The layoffs were first publicly announced on October 10th, when CEO Rajiv Ayyangar posted on X in an effort to help connect former employees with hiring opportunities. He wrote:
“This week I did a round of layoffs at Product Hunt across multiple functions. We had to narrow the roles on our team for speed and focus. We’re parting ways with talented individuals who care deeply about their work and teammates. If you’re hiring, dm me – I’d love to connect you.”
The size of the layoff was first leaked by longtime Product Hunt user, Chris Messina, an open source advocate and tech veteran turned investor. Messina, who is still active on the site, has hunted 3690 products over the years — more than any other Product Hunt user, allowing him a close connection to the company and its team.
On Threads, he wrote that Product Hunt had cut 70% of staff, but the CEO tells us that figure was a little high.
“It was actually around 60% of the team,” Ayyangar explained. “Our About page was a little out of date,” he noted.
Ayyangar, a former Product Hunt user himself, had only just joined the company in September after prior roles as an Entrepreneur in Residence at Dropbox and CEO and co-founder of virtual office startup Tandem.
In his introduction to the Product Hunt community, the new exec hinted that changes were ahead for the product discovery platform. He suggested that while the site remained the best place to discover your next favorite product before they went mainstream (we’d argue that place is TechCrunch, of course), the company admittedly had not “done a great job of helping people find the best product for their needs, despite the wealth of contributions we’ve collected from our community,” he wrote.
In addition, Ayyangar suggested that the site needed to leverage new technology, like AI, as well as moderation and other tooling to get better at spotlighting what’s new in tech. And while it would still continue to exist as a launch platform, it was also adding other features that took it beyond the launch, like “Pro Tips” product pages that would serve as a wiki for favorite products, he said.

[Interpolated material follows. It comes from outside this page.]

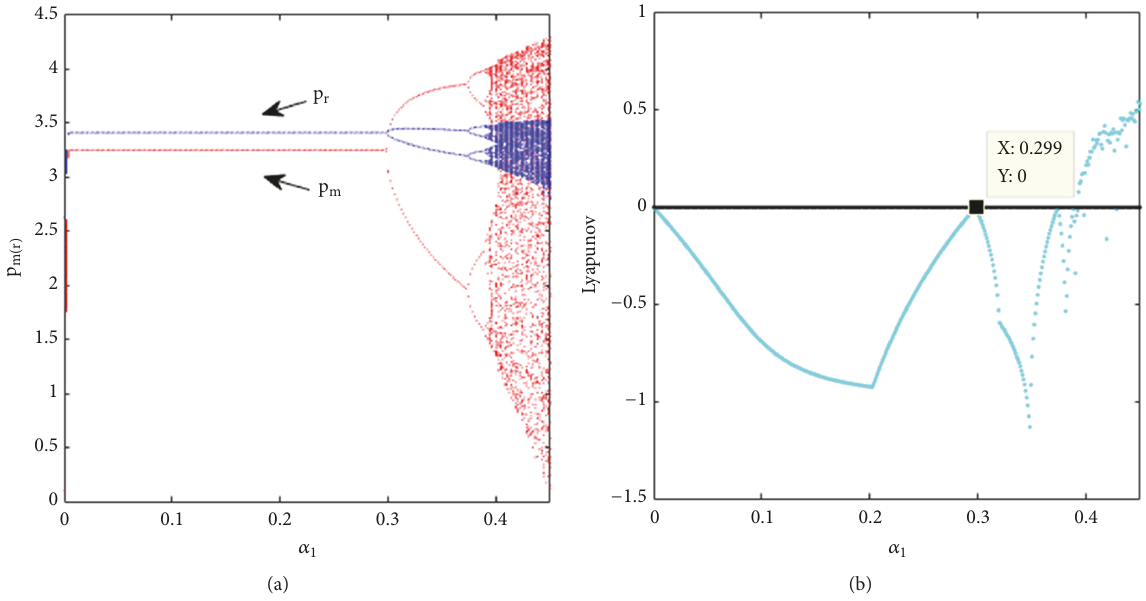
Figure 9: Bifurcation diagram and Lyapunov exponents with 𝛼 1 when 𝛼 2 = 0.1 . (a) Bifurcation diagram. (b) Lyapunov exponents.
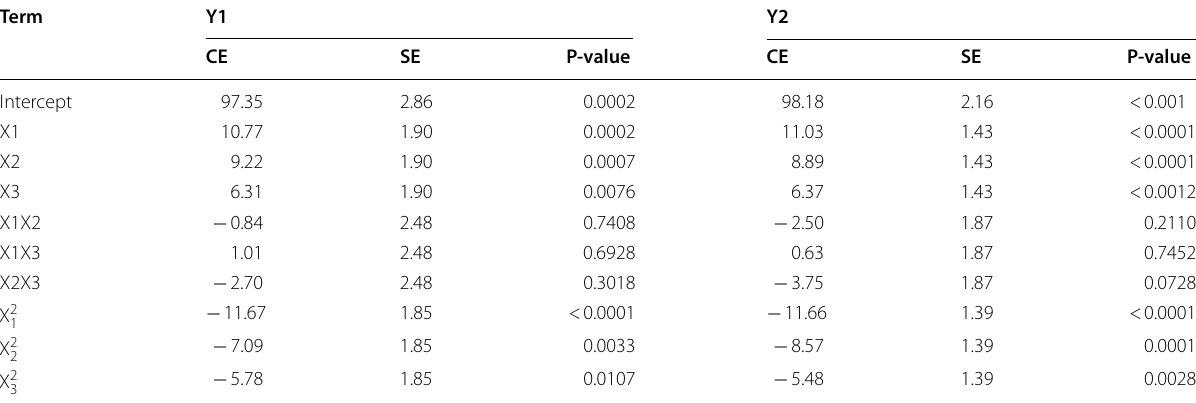
Table 4 Statistical analysis of model terms by multiple regression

Ayyanger tells TechCrunch the layoffs were not due to economic factors.
“It wasn’t for financial or company performance reasons,” he said. “Traffic has never been higher and we’re in a great place, financially. It was for strategic reasons.”

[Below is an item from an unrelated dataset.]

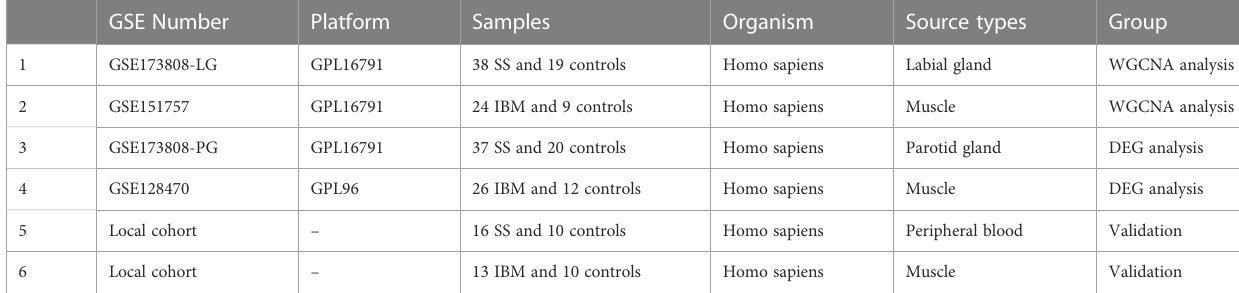
TABLE 1 Detailed information of GEO datasets containing the SS and IBM patients.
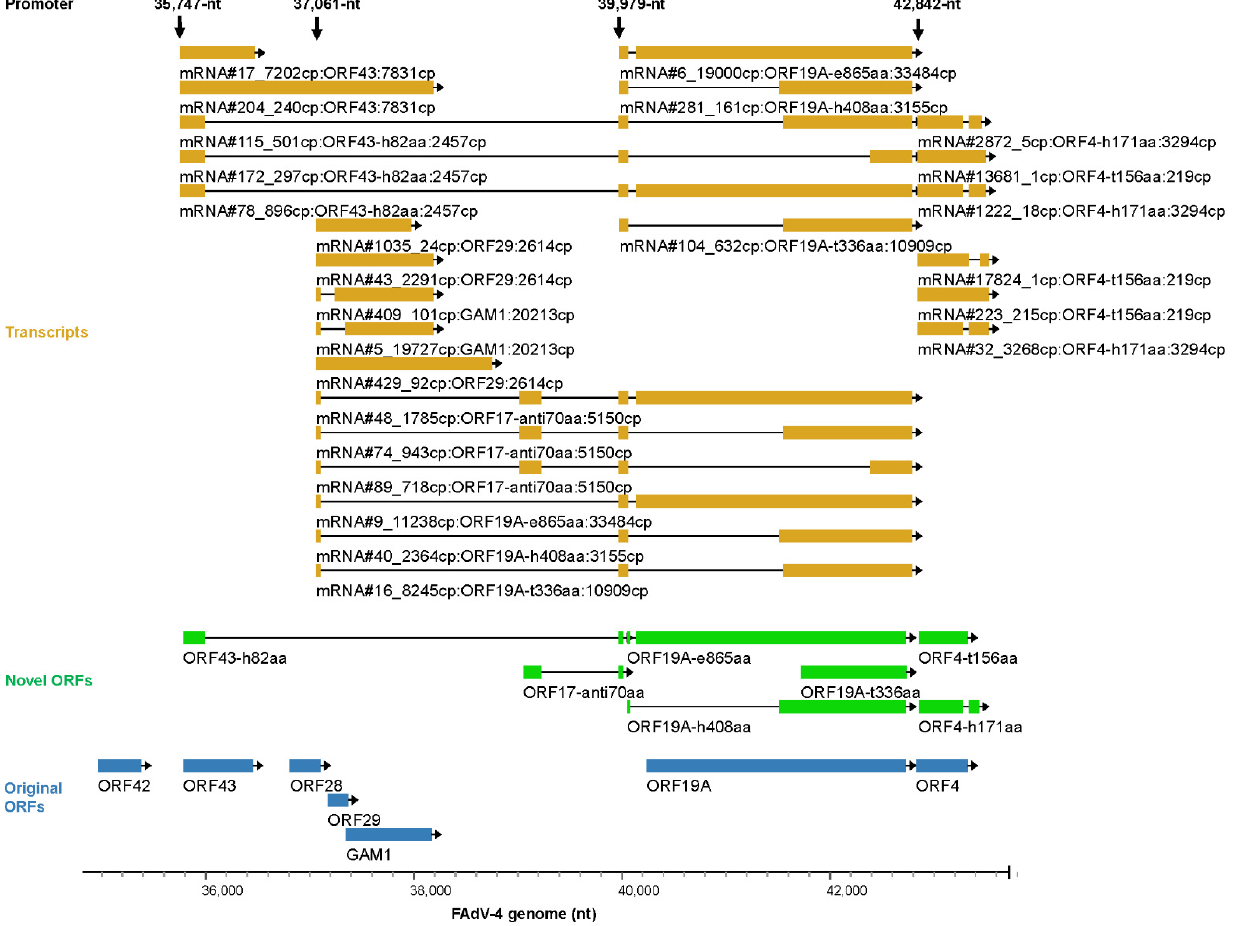
Figure 7. Key transcripts controlled by the forward 35,747-nt, 37,061-nt, 39,979-nt and 42,842-nt promoters. The related annotation and explanation can be found in the legend of Figure 5.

The laid-off staff did receive severance, he also noted.
It’s an interesting time for Product Hunt to redefine itself, given the explosion in AI advances that make single-purpose, smaller tools that developers would tinker around with in their spare time less of an interest. Businesses, meanwhile, are looking to cut costs during the economic downturn, which means reducing SaaS (software-as-a-service) spending by 10% to 30%, as TechCrunch recently reported. That begs the question as to how many companies would be willing to experiment with new SaaS products, like those they’d discover on Product Hunt or elsewhere.

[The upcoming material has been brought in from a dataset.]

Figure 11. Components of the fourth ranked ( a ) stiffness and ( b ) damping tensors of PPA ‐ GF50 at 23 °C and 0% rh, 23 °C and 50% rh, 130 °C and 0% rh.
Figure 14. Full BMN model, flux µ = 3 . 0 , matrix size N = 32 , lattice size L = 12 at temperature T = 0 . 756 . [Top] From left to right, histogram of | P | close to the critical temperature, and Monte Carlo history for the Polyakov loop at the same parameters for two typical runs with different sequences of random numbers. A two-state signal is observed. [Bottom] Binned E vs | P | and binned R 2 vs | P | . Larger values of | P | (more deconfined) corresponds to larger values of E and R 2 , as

Originally a YC and a16z-backed startup, Product Hunt was acquired by AngelList for $20 million in 2016, and in 2021 inspired a new fund, Hyper, which would exist as a sister company for the site. The program included an exclusive Product Hunt launch event and investor demo day. Hyper’s program has now been sunset and it isn’t running any new batches, Ayyangar confirmed to TechCrunch. However, the team would continue to support the companies already in its portfolio, he said.